Batam radio co-founder denied entry to Singapore for alleged Salafi links

  • Fadli

    The Jakarta Post

Batam   /   Thu, November 22, 2018   /   08:16 pm
Batam radio co-founder denied entry to Singapore for alleged Salafi links A radio deejay broadcasts on Hang FM in Batam. Hang FM is one of the many religious radio stations associated with the Salafi movement in Indonesia, although its owner, Zein Alatas, rejects the label, saying the radio station was only trying to propagate Islam. (JP/Fadli)

A co-founder of Batam-based radio station Hang FM, Zein Alatas, has been denied entry to Singapore because of his alleged affiliations with the Salafi group, an ultra-conservative movement within Sunni Islam.

Zein had to undergo questioning for six hours at the Immigration Checkpoint Authority (ICA) at HarbourFront Port, Singapore on Tuesday before  immigration officers denied him entry and deported him back to Batam. His wife and six radio staff members who had joined him for the trip left the country voluntarily.

He told The Jakarta Post on Tuesday that he went to Singapore to attend the wedding of his best friend. He arrived at HarbourFront at 10 a.m. local time.

“My wife and my colleagues were able to pass the immigration check. However, when my turn came, the officer asked me to enter the interrogation room and interrogated me for six hours before denying my entry and sending me back to Batam,” he said.

According to Zein, the immigration officers questioned him about his radio station, such as its activities and its affiliation with Radio Rodja, Indonesia’s leading Salafi station.

“I was really disappointed by this kind of treatment.

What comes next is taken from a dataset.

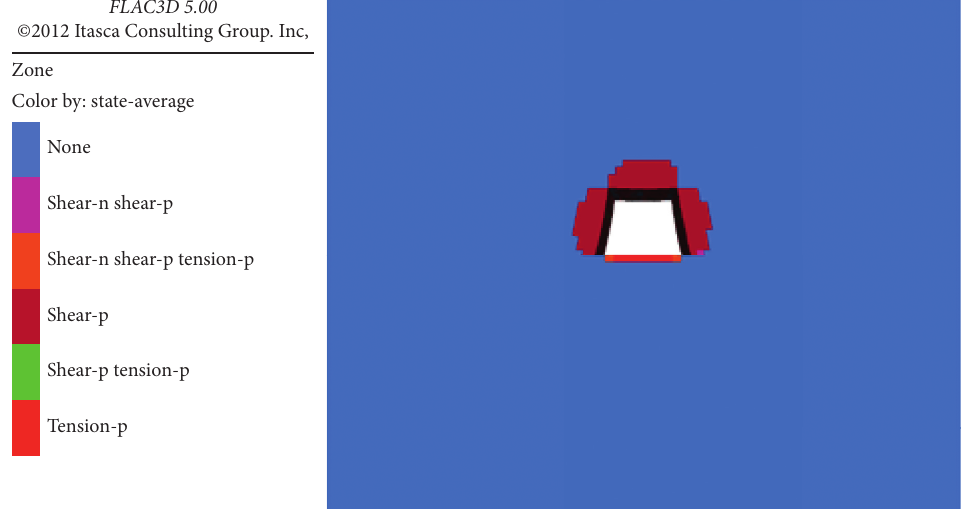
Figure 13: Distribution of plastic zone in the surrounding rock of the new support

Why do they conduct the interrogation in the interrogation room? And the officers did not even ask me about the purpose of my trip to Singapore. This is very disappointing,” Zein said.

Previously, in 2017, the station was scrutinized by Singaporean authorities after two of its listeners, Rosli Hamzah and Mohamed Omar Mahadi, were detained under the Internal Security Act for planning to travel to the Middle East and fight for the Islamic State (IS) movement in Iraq and Syria.

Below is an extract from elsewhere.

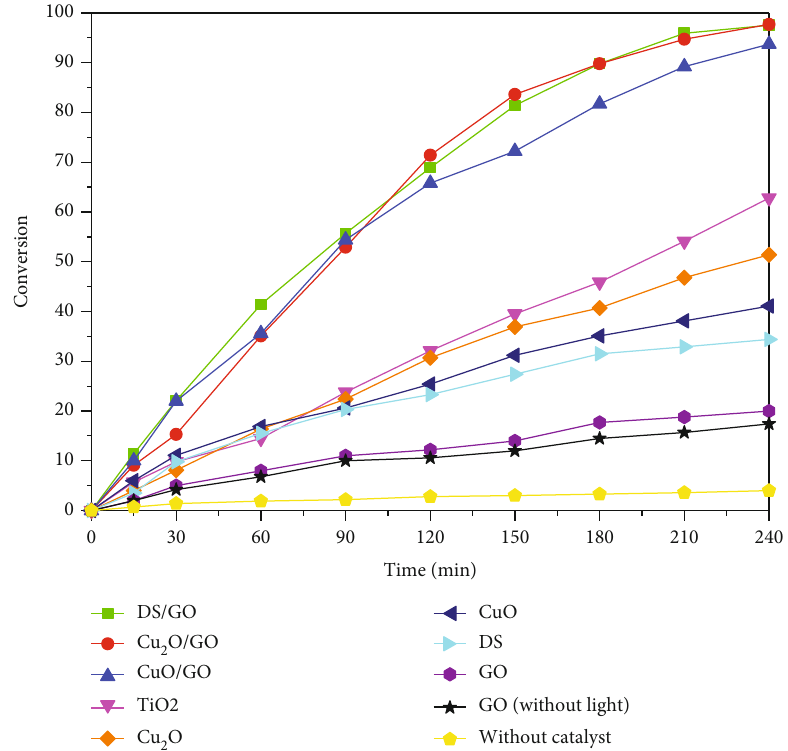
Figure 3: Photodegradation conversion of RhB as a function of irradiation time in the presence of di ff erent catalysts.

Rosli and Hamzah, both residents of Singapore, were avid listeners of Radio Hang FM. Singaporean authorities deemed the station to be a religious station that preaches extreme views. However, an investigation conducted by the Indonesian Broadcasting Commission (KPI) concluded that the station no longer promotes radical teachings in its broadcasts.

Indonesian Ambassador to Singapore I Gede Ngurah Swajaya would not comment on the matter.